[Source data — start]

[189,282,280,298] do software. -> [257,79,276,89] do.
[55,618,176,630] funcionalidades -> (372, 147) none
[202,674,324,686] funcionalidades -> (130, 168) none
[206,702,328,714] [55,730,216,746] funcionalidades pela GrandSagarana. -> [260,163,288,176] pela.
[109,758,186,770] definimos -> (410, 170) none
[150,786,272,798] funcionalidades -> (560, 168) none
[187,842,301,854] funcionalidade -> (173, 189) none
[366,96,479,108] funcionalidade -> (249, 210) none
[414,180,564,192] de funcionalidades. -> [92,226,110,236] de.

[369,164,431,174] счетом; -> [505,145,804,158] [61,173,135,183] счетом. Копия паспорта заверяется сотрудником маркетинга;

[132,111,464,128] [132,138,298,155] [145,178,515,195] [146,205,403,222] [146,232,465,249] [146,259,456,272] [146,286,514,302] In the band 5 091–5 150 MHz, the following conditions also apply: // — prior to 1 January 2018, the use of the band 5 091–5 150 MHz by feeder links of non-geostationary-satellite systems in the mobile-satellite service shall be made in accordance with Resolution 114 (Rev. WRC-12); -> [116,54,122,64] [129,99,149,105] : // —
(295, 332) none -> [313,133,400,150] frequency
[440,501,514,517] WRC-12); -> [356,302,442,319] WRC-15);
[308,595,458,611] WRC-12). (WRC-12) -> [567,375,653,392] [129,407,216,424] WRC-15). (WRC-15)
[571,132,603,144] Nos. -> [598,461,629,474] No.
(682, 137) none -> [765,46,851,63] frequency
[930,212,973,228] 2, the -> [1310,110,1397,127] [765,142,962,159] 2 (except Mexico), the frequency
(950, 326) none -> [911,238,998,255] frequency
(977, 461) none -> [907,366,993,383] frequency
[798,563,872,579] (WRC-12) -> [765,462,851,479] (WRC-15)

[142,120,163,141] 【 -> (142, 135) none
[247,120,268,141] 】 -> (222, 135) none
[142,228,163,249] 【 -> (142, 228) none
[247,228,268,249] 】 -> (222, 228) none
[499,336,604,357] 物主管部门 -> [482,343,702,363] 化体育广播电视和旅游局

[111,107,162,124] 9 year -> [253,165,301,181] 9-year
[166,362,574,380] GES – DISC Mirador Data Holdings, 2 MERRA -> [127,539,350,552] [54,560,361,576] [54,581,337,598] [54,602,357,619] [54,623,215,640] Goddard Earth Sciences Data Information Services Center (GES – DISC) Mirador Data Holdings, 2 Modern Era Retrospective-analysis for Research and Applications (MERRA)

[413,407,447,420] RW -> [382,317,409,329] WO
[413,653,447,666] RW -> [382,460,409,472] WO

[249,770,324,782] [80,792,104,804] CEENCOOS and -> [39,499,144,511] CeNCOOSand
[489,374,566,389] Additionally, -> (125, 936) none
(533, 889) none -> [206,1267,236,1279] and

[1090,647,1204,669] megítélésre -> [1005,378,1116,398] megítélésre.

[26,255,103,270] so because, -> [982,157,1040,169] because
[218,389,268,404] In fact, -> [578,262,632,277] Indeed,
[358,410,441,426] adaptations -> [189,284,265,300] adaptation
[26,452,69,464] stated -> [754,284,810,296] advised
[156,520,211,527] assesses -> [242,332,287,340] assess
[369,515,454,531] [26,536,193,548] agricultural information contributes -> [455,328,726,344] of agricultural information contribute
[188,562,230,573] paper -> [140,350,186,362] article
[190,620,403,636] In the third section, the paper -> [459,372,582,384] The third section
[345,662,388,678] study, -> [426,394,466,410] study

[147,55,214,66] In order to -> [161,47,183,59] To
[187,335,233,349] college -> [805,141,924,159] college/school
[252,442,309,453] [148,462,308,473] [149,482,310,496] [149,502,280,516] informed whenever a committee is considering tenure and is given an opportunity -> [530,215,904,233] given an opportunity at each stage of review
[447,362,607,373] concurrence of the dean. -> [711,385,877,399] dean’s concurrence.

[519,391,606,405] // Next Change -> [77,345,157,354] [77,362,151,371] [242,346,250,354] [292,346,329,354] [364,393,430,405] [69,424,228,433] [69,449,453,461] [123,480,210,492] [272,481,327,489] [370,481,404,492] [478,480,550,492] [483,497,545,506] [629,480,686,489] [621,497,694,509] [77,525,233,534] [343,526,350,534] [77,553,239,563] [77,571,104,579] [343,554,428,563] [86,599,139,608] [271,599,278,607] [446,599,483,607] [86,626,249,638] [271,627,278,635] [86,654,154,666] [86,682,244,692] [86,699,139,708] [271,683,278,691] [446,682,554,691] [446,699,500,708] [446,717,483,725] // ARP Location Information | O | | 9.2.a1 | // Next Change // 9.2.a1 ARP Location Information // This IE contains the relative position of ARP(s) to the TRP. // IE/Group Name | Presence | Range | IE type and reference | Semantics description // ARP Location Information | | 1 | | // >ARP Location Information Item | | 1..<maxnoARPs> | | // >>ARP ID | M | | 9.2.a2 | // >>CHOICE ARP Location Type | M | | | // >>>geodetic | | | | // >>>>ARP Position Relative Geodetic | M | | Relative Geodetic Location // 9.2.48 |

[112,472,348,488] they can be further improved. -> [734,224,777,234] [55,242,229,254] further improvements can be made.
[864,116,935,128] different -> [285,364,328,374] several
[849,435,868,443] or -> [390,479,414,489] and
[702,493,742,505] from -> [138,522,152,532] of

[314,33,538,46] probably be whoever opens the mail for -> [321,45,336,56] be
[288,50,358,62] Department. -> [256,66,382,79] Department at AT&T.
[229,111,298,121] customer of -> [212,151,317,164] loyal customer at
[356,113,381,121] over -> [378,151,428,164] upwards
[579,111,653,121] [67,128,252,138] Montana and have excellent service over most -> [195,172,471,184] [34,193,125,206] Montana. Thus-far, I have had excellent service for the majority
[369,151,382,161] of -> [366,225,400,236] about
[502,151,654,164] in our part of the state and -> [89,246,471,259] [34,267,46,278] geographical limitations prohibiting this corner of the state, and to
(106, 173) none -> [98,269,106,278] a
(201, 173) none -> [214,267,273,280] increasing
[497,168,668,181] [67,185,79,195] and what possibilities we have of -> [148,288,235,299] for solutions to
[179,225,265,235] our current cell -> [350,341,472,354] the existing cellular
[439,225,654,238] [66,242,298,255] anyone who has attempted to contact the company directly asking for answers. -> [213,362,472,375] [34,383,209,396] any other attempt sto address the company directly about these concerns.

[Source data — finish]

Exercise:
Nothing but the lines from the start of the data above through the line with "[206,702,328,714] [55,730,216,746] funcionalidades" should appear in your answer, copied exactly.

Solution to this problem:
[189,282,280,298] do software. -> [257,79,276,89] do.
[55,618,176,630] funcionalidades -> (372, 147) none
[202,674,324,686] funcionalidades -> (130, 168) none
[206,702,328,714] [55,730,216,746] funcionalidades pela GrandSagarana. -> [260,163,288,176] pela.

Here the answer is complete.